It’s not uncommon for a district to tell it’s teachers that you must use the curriculum, lessons or workbook that they have purchased with fidelity. This may or may not fit your general teaching style but it can make differentiation feel like a daunting task.
These 4 strategies can help you to honor the directives of your district while still meeting the needs of your students.
1) Your students don’t have to do every problem.
Just because your workbook has 13 problems on the page does not mean your students have to do all of them.
First, take a look at the page. Where are the problems that might be more simple? Where are the problems that might be more of a challenge?
Think about the problems that might be most appropriate for each of your students.
Think about the problems that are the most well-aligned with your lesson goals for each student.
On a post-it note, record the problems in groups. For example, problems 1-5 may be very simple. Problems 6-10 might be more of a challenge.
Consider assigning problems 1,2,3 and 6 to your students who are needing more support. No need to overwhelm them with an entire sheet of problems when these are the problems best aligned to their needs.
Students who are ready for an extension may be assigned 6-10 — they don’t need to waste their time on problems that are too simple!
2) The workbook is the starting point, not the ending point.
Just because the workbook is on paper doesn’t mean that your students are stuck doing a purely paper-pencil activity!
Even when doing an activity from the workbook, think CRA!
Is there a hands-on tool students could use alongside their work?
Is there a drawing or representation that students could mark in their books as they are working?
Don’t limit yourself to the workbook alone!
3) … unless the workbook is the ending point.
The other option is to flip the activity entirely! Post problems from the workbook around your room on individual post-it notes. As students come to an example, have a hands-on material or whiteboard available for students to use to solve the problem.
The workbook turns into nothing more than a glorified recording form in a much more dynamic activity.

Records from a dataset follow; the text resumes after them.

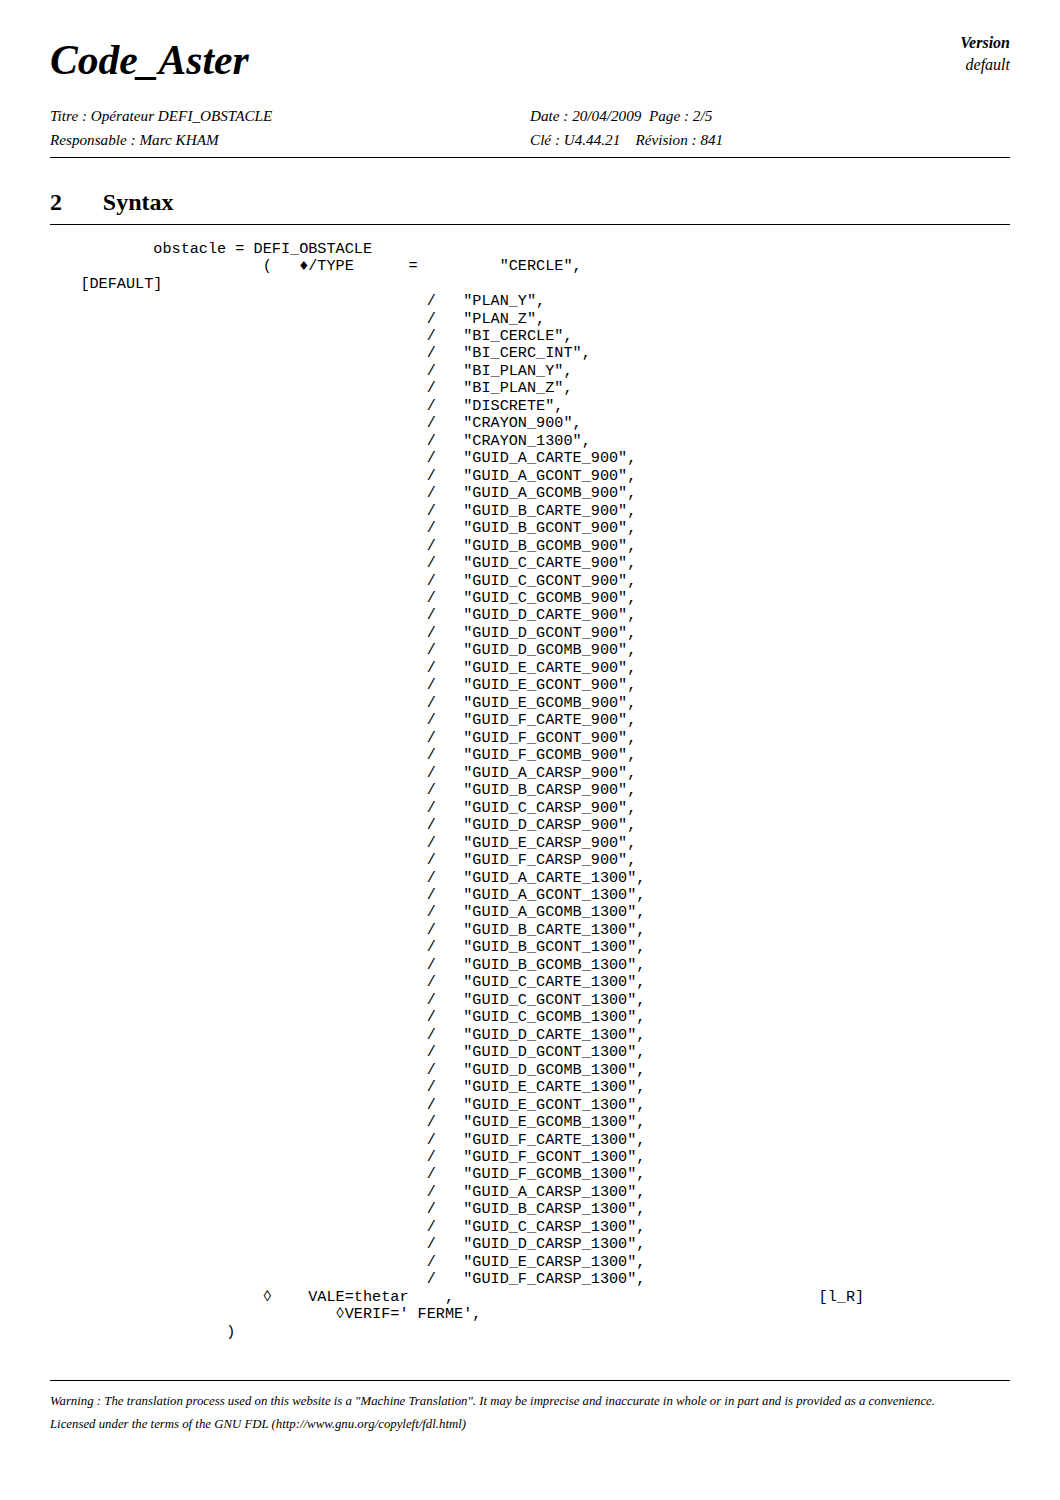Versiondefault
Code_Aster
| Titre : Opérateur DEFI_OBSTACLE | Date : 20/04/2009 Page : 2/5 |
| Responsable : Marc KHAM | Clé : U4.44.21 Révision : 841 |
2 Syntax
        obstacle = DEFI_OBSTACLE
                    (   ♦/TYPE      =         "CERCLE",
[DEFAULT]
                                      /   "PLAN_Y",
                                      /   "PLAN_Z",
                                      /   "BI_CERCLE",
                                      /   "BI_CERC_INT",
                                      /   "BI_PLAN_Y",
                                      /   "BI_PLAN_Z",
                                      /   "DISCRETE",
                                      /   "CRAYON_900",
                                      /   "CRAYON_1300",
                                      /   "GUID_A_CARTE_900",
                                      /   "GUID_A_GCONT_900",
                                      /   "GUID_A_GCOMB_900",
                                      /   "GUID_B_CARTE_900",
                                      /   "GUID_B_GCONT_900",
                                      /   "GUID_B_GCOMB_900",
                                      /   "GUID_C_CARTE_900",
                                      /   "GUID_C_GCONT_900",
                                      /   "GUID_C_GCOMB_900",
                                      /   "GUID_D_CARTE_900",
                                      /   "GUID_D_GCONT_900",
                                      /   "GUID_D_GCOMB_900",
                                      /   "GUID_E_CARTE_900",
                                      /   "GUID_E_GCONT_900",
                                      /   "GUID_E_GCOMB_900",
                                      /   "GUID_F_CARTE_900",
                                      /   "GUID_F_GCONT_900",
                                      /   "GUID_F_GCOMB_900",
                                      /   "GUID_A_CARSP_900",
                                      /   "GUID_B_CARSP_900",
                                      /   "GUID_C_CARSP_900",
                                      /   "GUID_D_CARSP_900",
                                      /   "GUID_E_CARSP_900",
                                      /   "GUID_F_CARSP_900",
                                      /   "GUID_A_CARTE_1300",
                                      /   "GUID_A_GCONT_1300",
                                      /   "GUID_A_GCOMB_1300",
                                      /   "GUID_B_CARTE_1300",
                                      /   "GUID_B_GCONT_1300",
                                      /   "GUID_B_GCOMB_1300",
                                      /   "GUID_C_CARTE_1300",
                                      /   "GUID_C_GCONT_1300",
                                      /   "GUID_C_GCOMB_1300",
                                      /   "GUID_D_CARTE_1300",
                                      /   "GUID_D_GCONT_1300",
                                      /   "GUID_D_GCOMB_1300",
                                      /   "GUID_E_CARTE_1300",
                                      /   "GUID_E_GCONT_1300",
                                      /   "GUID_E_GCOMB_1300",
                                      /   "GUID_F_CARTE_1300",
                                      /   "GUID_F_GCONT_1300",
                                      /   "GUID_F_GCOMB_1300",
                                      /   "GUID_A_CARSP_1300",
                                      /   "GUID_B_CARSP_1300",
                                      /   "GUID_C_CARSP_1300",
                                      /   "GUID_D_CARSP_1300",
                                      /   "GUID_E_CARSP_1300",
                                      /   "GUID_F_CARSP_1300",
                    ◊    VALE=thetar    ,                                        [l_R]
                            ◊VERIF=' FERME',
                )
Warning : The translation process used on this website is a "Machine Translation". It may be imprecise and inaccurate in whole or in part and is provided as a convenience.
Licensed under the terms of the GNU FDL (http://www.gnu.org/copyleft/fdl.html)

4) A workbook doesn’t have to be solo work.
Just because you are required to use the workbook doesn’t mean you are required to use the workbook as individual, independent practice.
Could you work through the problems together in a small group using manipulatives?
Could you choose a few word problems to discuss and puzzle through as a class?
Could your students do a selection of problems in a think-pair-share-adjust activity?
Don’t get stuck in a workbook rut! Workbooks are really no more than a collection of problems around a topic. Choose the problems that work best for you and your students, choose a method and model that works best for you and feel confident in knowing you have both met district expectations AND the needs of your students.